Make Shopping for the Right Materials Fun

Most gardening tools last for a few years. For example, purchasing a well-made garden hose costs less than $20 and typically lasts between five and 10 years. A shovel, rake, and hoe set costs between $30 and $50. Buy one adult-sized set and a child-sized one, too. Instead of ordering online, plan a “field trip” to your local Ace Hardware, Lowe’s, or Home Depot store, so you can find all the equipment you need in one spot.

Order print seed catalogs, so you and your children can look through them together. Choose some flowers for the front of your home and fruit and vegetable seeds for the backyard. Some catalogs sell seedlings and plants, so you can purchase a starter garden outright.

Planning Your Garden Together

Plan your garden on paper with your children’s input. Before you start planting, check with your local code enforcement office for rules about gardens, garden fence heights, easement requirements, and much more. Construction of 92% of U.S. homes occurred before 2000, so the rules for older properties may differ from newly constructed homes.

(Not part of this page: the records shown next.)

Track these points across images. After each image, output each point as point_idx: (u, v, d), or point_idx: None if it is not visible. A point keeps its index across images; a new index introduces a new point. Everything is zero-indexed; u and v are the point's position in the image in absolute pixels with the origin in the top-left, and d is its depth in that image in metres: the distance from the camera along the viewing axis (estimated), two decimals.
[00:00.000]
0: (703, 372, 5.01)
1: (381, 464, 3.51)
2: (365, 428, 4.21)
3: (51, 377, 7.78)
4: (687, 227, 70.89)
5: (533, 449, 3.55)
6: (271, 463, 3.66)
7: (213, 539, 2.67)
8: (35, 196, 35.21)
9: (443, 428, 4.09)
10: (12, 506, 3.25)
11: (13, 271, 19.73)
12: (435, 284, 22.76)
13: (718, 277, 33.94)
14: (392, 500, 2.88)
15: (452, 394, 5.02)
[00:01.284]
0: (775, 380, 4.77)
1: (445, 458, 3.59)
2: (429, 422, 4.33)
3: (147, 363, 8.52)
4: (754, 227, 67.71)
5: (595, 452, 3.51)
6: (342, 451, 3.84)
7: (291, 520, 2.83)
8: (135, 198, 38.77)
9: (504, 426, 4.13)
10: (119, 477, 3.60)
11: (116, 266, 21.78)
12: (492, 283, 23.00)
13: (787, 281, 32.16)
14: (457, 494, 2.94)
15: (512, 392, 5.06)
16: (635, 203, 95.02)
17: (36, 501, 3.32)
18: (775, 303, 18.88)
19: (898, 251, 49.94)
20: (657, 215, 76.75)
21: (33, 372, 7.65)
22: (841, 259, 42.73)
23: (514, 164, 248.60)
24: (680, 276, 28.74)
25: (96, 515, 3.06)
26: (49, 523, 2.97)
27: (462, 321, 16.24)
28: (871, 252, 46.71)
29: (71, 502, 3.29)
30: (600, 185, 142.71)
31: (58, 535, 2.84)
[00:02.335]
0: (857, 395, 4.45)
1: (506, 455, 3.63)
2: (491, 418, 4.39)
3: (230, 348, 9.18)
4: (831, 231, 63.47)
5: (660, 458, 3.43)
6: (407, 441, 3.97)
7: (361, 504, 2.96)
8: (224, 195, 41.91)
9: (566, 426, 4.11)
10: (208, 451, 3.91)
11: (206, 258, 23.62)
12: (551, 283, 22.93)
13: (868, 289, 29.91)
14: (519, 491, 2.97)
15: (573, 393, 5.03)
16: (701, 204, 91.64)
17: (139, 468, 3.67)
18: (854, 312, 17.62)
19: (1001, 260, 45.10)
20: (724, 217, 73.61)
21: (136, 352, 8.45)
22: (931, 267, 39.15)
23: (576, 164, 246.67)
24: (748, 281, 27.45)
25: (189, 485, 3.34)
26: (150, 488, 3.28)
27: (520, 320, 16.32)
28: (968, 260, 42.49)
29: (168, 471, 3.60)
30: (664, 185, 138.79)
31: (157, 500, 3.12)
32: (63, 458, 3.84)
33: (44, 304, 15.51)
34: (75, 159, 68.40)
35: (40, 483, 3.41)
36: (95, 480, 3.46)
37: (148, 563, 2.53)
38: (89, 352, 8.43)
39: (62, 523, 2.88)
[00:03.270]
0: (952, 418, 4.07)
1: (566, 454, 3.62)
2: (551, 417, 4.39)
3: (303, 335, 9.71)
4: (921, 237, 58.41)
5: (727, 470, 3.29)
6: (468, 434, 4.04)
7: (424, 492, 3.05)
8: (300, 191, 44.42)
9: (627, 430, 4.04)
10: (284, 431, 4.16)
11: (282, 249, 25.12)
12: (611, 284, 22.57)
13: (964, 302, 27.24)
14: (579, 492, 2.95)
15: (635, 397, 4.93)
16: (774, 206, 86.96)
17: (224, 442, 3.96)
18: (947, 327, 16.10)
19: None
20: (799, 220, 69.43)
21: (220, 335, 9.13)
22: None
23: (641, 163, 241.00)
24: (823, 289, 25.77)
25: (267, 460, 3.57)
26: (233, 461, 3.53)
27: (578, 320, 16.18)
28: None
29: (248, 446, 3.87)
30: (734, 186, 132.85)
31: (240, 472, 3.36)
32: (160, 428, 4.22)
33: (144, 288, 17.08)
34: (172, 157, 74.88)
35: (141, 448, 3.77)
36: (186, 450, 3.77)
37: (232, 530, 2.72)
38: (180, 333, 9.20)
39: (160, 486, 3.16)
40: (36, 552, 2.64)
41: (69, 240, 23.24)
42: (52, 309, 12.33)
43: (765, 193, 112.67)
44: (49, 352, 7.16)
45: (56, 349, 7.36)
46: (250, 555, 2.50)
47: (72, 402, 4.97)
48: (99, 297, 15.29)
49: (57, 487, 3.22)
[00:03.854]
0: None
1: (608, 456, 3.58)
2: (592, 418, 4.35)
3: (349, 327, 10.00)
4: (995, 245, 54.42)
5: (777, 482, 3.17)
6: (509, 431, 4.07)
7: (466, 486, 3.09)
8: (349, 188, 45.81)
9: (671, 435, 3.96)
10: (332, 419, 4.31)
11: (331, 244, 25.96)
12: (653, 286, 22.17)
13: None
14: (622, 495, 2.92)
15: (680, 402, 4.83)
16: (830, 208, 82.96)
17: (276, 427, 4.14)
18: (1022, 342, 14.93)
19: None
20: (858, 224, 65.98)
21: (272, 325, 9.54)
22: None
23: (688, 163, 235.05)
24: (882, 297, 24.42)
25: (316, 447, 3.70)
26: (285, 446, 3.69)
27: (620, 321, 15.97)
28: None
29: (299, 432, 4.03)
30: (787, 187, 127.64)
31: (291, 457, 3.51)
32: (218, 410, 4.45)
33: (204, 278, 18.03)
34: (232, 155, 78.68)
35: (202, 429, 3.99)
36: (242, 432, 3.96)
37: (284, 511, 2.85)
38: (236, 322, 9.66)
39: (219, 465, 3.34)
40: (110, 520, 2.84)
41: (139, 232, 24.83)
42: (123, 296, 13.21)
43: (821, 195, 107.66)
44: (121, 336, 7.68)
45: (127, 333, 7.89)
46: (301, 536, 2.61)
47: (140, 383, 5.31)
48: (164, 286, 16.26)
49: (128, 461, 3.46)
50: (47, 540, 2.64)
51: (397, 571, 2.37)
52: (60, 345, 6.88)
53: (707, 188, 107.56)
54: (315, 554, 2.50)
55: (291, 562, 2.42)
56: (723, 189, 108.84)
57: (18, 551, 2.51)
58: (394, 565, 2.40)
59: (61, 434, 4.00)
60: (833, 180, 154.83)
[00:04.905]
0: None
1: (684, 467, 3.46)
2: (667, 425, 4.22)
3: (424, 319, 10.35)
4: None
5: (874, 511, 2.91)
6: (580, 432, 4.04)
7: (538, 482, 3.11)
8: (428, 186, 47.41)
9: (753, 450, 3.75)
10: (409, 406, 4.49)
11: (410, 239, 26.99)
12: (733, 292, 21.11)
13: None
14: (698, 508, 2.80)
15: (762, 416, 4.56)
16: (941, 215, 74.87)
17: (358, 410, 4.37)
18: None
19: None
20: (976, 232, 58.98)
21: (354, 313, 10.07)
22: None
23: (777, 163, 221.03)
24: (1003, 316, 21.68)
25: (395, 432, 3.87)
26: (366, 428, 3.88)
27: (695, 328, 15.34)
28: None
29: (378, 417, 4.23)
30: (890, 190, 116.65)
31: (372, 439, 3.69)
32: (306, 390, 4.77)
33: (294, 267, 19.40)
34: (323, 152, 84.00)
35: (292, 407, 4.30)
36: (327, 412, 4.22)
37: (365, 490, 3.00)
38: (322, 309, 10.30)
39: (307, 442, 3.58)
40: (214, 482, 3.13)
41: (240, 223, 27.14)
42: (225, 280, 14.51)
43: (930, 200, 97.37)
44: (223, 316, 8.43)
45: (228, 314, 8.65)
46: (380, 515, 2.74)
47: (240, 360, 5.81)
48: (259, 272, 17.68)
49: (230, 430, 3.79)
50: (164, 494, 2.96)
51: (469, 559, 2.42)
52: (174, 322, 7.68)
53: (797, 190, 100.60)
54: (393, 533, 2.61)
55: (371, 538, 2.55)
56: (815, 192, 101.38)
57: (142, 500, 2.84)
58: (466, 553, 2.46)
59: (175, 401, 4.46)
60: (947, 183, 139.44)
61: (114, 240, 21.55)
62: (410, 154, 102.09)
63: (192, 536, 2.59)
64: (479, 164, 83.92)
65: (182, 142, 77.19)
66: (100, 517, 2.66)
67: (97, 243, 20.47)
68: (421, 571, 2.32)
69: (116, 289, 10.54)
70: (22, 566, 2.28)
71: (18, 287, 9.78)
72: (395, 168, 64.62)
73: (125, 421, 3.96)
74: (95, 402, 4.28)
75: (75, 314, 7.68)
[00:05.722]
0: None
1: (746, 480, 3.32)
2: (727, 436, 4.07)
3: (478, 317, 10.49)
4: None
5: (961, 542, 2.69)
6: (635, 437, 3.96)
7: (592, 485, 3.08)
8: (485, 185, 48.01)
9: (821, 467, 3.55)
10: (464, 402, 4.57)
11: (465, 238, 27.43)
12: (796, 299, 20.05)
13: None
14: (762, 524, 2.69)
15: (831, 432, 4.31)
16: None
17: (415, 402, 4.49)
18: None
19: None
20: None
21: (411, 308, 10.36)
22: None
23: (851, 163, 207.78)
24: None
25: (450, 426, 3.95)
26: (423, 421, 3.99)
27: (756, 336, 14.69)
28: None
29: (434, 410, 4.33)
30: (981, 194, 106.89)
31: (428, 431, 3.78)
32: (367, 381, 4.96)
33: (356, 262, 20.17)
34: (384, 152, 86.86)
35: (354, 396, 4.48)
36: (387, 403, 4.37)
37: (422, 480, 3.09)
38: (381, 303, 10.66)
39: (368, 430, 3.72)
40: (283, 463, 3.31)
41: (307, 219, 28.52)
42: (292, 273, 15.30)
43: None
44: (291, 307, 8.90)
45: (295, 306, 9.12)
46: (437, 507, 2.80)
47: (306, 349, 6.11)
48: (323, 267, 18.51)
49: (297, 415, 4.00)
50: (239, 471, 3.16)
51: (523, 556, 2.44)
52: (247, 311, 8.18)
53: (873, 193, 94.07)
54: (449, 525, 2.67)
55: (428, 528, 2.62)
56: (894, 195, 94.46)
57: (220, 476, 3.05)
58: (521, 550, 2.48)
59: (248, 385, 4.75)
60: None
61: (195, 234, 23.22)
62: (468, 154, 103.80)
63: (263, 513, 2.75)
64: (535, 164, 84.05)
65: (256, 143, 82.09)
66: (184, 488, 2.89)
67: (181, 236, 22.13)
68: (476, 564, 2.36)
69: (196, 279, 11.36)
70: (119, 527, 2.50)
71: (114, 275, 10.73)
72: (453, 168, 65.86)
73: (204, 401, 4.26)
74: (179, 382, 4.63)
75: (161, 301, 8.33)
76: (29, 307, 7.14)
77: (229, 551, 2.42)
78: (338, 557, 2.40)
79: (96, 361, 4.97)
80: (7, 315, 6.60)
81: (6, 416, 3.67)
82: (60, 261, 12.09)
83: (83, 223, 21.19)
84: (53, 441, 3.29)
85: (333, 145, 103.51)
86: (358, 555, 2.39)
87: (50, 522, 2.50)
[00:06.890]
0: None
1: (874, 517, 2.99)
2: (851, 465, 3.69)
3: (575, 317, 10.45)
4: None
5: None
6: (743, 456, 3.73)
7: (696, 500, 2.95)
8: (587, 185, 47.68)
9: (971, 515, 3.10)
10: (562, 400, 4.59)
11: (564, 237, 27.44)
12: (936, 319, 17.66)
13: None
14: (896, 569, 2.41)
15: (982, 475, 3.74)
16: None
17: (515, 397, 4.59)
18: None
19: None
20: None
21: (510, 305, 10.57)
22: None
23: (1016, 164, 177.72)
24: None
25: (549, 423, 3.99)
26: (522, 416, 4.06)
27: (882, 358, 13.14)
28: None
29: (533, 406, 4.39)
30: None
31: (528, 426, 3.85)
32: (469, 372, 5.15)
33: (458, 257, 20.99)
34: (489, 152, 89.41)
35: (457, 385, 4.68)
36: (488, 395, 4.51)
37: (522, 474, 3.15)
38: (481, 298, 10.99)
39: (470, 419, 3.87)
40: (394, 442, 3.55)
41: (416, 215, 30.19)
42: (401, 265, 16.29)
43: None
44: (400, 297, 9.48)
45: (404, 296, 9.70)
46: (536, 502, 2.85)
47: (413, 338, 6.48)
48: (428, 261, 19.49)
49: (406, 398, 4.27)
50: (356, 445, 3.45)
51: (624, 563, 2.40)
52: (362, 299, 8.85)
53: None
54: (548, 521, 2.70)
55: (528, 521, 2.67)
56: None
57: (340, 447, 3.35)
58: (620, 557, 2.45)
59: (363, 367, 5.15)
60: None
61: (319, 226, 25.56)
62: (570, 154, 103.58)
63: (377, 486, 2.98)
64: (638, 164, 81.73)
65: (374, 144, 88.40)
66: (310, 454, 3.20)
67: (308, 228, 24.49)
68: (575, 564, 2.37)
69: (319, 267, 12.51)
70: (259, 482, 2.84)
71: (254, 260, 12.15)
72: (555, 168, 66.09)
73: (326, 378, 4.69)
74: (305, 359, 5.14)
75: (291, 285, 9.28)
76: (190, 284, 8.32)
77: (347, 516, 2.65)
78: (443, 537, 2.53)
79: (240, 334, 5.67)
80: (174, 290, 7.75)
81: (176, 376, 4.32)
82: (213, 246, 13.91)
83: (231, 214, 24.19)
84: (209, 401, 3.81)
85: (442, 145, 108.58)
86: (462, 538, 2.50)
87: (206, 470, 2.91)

Document Your Garden in a Notebook Diary

Help your child create a notebook of their future garden, clipping out pictures and plant information from the printed catalogs, and then pasting it into the notebook. The notebook, a sturdy pen with non-bleeding ink, and glue cost less than $5 altogether. Purchase a small thermal printer and sticker paper for about $20, so you can print photo stickers of the plants as they grow, documenting them in the notebook. Although websites might seem the modern choice, web hosts go in and out of business, and kids can work on a paper project during electrical and Internet outages.

Sprouting Seedlings

Spring brings rain showers, so use your indoor time wisely by planting seeds in small started cups or trays. This only requires seeds, trays or cups, and some potting soil. Place them on a window sill in a low-traffic area that receives lots of sunlight to help them germinate.

Tilling the Soil

On a sunny day, get your garden spaces ready for planting. Children can help till the soil and build garden beds. Have small children gather rocks to create bed borders. To make the garden more colorful, consider painting the rocks bright colors with waterproof paint, but allowing them to fully dry before placing them as borders.

Preschoolers and kindergartners typically enjoy working the dirt with their hands. Put them to work because their favorite play helps your soil’s health. Have them help water the soil using a hose and a watering can. Explain that some plants need a lot of water, while others require only a little, so getting the soil ready in one bed differs from the soil of another bed.

Planting Time

Once your seeds germinate or your seedlings arrive, plant them on a sunny day. Older kids can help dig the plant holes, while younger kids can help push the dirt into place and pat it down with their hands. Help them water the plantings after placing every seedling.

Gardening with Your Children

Growing a garden with your kids can provide enhanced home beauty and delicious food to eat. Your children learn how to cultivate plants and benefit from responsibilities throughout their youth. Gardening provides them with tangible benefits that hard work pays off because they can help you cook the results of their labor, providing them with some of their favorite meals.